Authors: Lei Li, Yekun Chai, Shuohuan Wang, Yu Sun, Hao Tian, Ningyu Zhang, Hua Wu

ICLR 2024 | Conference PDF | Archive PDF | Plain Text | LLM Run Details

Reproducibility Variable Result LLM Response
Research Type Experimental Our experimental results demonstrate a noteworthy overall improvement of 17.7% across eight tasks in preference ranking. Furthermore, our approach outperforms Gopher 280B by 7.3% on Truthful QA task in zero-shot evaluation.
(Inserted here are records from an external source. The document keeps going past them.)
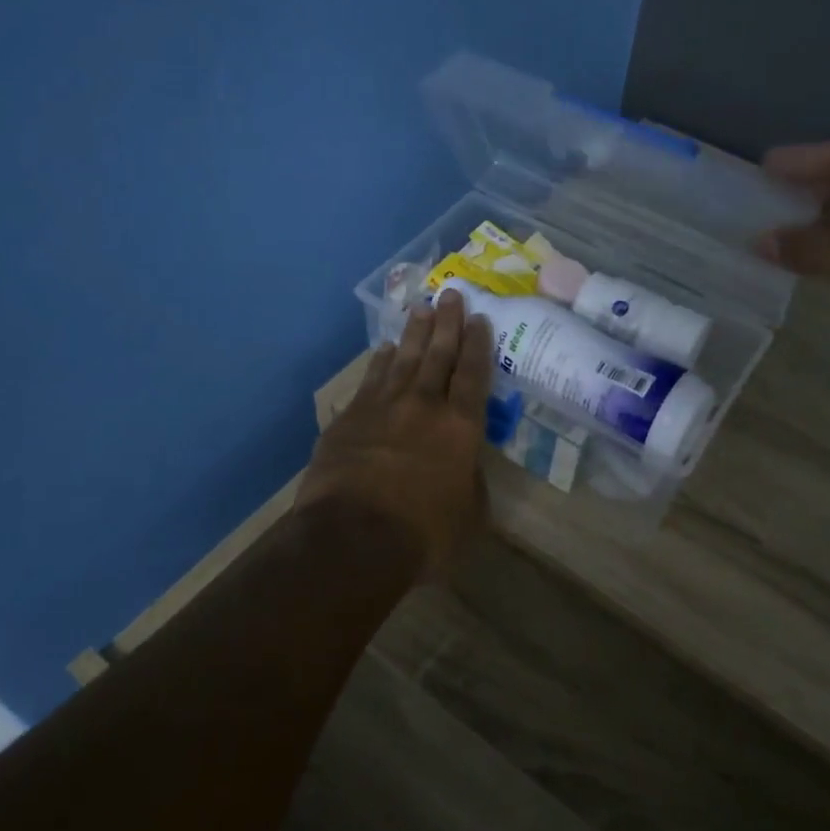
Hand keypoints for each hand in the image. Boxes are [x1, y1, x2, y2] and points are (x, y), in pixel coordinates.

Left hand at [297, 290, 493, 577]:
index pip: (473, 375)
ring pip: (402, 359)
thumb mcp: (468, 517)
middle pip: (438, 355)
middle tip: (451, 294)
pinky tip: (383, 349)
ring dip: (413, 333)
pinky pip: (370, 380)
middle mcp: (424, 406)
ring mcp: (383, 407)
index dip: (478, 345)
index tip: (479, 318)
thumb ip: (470, 484)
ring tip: (419, 308)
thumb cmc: (422, 533)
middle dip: (447, 323)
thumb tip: (465, 469)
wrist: (352, 536)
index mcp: (460, 427)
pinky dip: (379, 362)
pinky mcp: (350, 418)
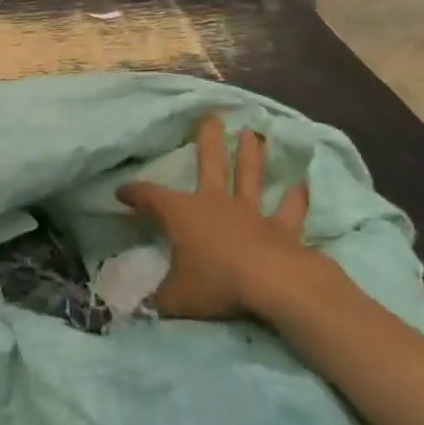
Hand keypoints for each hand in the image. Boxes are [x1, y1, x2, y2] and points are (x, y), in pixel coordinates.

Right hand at [116, 116, 315, 320]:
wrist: (271, 283)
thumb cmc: (215, 282)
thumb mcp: (175, 298)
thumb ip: (156, 299)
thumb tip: (135, 306)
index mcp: (182, 214)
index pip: (150, 197)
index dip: (134, 193)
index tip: (122, 192)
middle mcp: (215, 204)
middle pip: (210, 164)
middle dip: (208, 140)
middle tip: (211, 117)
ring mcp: (250, 213)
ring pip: (249, 177)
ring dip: (251, 155)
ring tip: (252, 134)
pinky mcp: (281, 229)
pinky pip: (289, 211)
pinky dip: (296, 198)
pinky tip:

In human evaluations, RLHF trained with Themis attains an average win rate of 32% when compared to baselines across four distinct tasks.
Researcher Affiliation Collaboration Lei Li Yekun Chai Shuohuan Wang Yu Sun Hao Tian Ningyu Zhang Hua Wu Zhejiang University Baidu Inc. {leili21,zhangningyu}@zju.edu.cn {chaiyekun,wangshuohuan,sunyu02}@baidu.com
Pseudocode No The paper describes the steps of its framework (Thought, Action, Observation, Rationale, Reward) and illustrates a data creation pipeline, but it does not contain a formal pseudocode block or an algorithm labeled as such.
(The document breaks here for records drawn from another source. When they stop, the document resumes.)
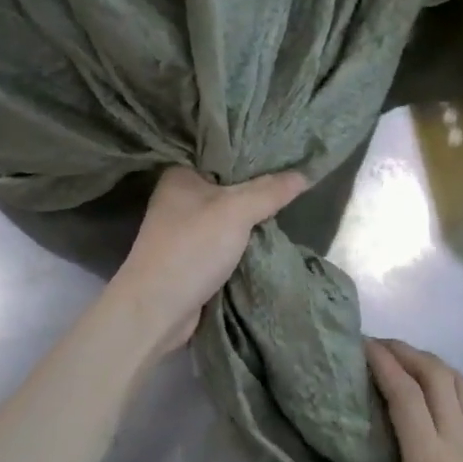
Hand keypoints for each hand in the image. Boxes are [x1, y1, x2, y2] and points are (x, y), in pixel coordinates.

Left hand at [108, 167, 307, 355]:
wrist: (157, 309)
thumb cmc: (191, 248)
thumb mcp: (236, 211)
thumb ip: (270, 191)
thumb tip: (305, 173)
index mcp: (180, 175)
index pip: (223, 155)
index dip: (255, 154)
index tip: (290, 152)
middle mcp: (179, 198)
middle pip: (228, 186)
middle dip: (259, 188)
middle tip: (297, 179)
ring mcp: (184, 230)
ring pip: (229, 217)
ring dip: (253, 219)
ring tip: (292, 204)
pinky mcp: (192, 257)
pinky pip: (226, 242)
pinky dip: (244, 242)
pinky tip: (270, 236)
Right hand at [301, 339, 462, 461]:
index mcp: (432, 459)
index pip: (406, 394)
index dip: (383, 363)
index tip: (359, 343)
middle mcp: (460, 442)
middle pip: (437, 377)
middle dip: (407, 352)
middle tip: (376, 345)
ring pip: (462, 386)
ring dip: (434, 363)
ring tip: (407, 361)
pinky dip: (460, 386)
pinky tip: (449, 393)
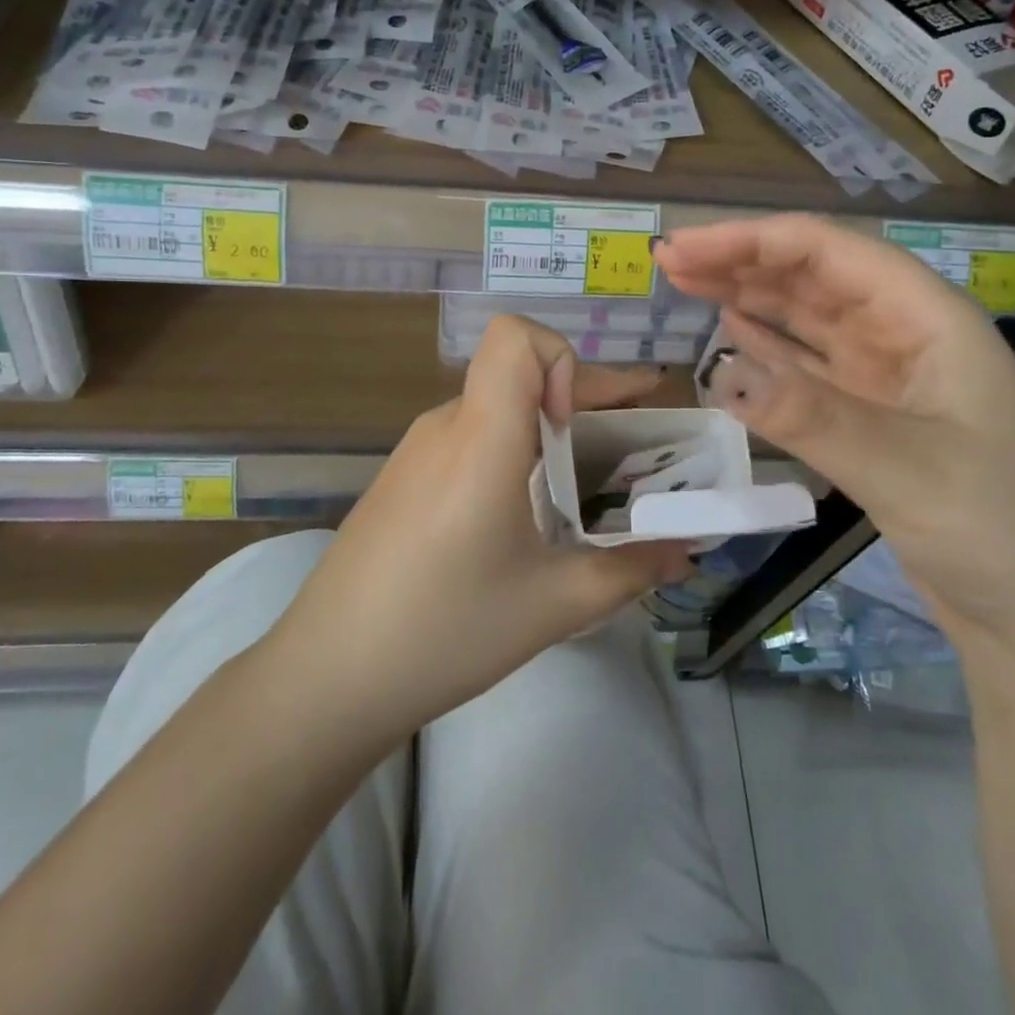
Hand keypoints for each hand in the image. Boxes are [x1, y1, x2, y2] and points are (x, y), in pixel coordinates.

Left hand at [268, 316, 693, 747]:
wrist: (327, 677)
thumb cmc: (446, 630)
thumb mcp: (553, 605)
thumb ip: (630, 571)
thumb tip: (687, 553)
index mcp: (481, 436)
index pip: (515, 336)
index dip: (563, 360)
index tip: (580, 423)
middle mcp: (446, 425)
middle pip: (517, 373)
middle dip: (582, 397)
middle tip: (635, 442)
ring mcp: (416, 450)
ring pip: (494, 407)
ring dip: (546, 428)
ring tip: (584, 484)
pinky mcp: (401, 478)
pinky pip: (468, 438)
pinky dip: (510, 452)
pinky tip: (522, 514)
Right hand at [654, 215, 1014, 644]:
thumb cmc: (1002, 531)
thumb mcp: (908, 469)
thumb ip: (813, 416)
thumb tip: (719, 372)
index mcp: (928, 318)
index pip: (830, 252)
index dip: (753, 240)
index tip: (685, 246)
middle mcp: (904, 336)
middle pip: (812, 278)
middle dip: (741, 262)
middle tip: (669, 261)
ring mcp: (886, 379)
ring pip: (805, 320)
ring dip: (748, 297)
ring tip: (687, 284)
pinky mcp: (870, 420)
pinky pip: (806, 368)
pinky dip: (766, 348)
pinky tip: (731, 333)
Open Source Code Yes We have made the code, data, and model checkpoints publicly available to facilitate and inspire further research advancements1. 1https://github.com/ernie-research/Tool-Augmented-Reward-Model
Open Datasets Yes Our contribution also includes the creation of a comprehensive tool-augmented reward dataset, TARA, which encompasses detailed data on human preferences and intricate tool invocation processes. This dataset will be made publicly available in hopes of facilitating research advancements in the field.
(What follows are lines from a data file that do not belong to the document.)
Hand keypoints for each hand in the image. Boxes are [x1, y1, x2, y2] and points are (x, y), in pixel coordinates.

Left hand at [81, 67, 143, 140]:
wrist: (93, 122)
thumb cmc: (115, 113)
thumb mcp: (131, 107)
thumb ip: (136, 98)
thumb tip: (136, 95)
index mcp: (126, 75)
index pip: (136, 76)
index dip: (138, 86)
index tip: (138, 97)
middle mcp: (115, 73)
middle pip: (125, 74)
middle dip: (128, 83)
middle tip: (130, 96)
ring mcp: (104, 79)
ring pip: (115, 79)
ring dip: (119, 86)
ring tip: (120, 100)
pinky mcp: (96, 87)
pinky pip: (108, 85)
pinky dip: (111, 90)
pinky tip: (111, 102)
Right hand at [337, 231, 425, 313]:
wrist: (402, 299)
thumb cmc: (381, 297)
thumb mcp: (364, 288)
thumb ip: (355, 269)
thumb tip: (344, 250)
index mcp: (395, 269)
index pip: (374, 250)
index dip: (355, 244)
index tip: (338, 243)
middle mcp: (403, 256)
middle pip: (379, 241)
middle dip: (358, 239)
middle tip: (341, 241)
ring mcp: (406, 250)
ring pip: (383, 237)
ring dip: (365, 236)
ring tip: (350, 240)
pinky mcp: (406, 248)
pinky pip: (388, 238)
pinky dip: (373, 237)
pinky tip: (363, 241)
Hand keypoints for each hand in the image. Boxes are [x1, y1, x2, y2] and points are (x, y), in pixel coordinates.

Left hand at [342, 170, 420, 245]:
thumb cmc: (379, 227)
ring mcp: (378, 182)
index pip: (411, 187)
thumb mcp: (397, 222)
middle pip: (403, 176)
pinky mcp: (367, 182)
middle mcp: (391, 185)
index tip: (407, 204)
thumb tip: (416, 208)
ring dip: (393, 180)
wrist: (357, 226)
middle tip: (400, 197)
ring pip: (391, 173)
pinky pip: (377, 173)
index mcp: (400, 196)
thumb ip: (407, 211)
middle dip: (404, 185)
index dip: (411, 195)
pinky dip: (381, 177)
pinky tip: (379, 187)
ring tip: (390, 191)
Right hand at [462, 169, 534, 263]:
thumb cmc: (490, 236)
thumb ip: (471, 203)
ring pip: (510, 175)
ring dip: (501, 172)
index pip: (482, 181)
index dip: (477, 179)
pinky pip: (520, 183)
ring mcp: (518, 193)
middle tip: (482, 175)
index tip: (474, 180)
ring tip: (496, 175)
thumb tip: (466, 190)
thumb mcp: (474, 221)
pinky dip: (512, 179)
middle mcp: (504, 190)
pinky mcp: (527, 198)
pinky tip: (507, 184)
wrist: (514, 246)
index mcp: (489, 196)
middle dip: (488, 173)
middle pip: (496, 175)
Dataset Splits No TARA comprises a total of 13,604 training datasets and 1,469 test sets, each consisting of a question, a positive answer, and a negative answer. The paper specifies training and test set sizes, but does not explicitly state the size or method of a separate validation split for hyperparameter tuning.
Hardware Specification Yes All models are trained in the same environment (8 40G A100 GPUs).
Software Dependencies No The paper mentions software components and frameworks like Vicuna, Bert-Large, Lo RA, PEFT, and Deepspeed-Chat, but it does not provide specific version numbers for these libraries or other ancillary software dependencies required for reproducibility.
Experiment Setup Yes We report the experimental hyper-parameters at Table 9. We list the hyper-parameters of SFT and PPO phases in Table 10.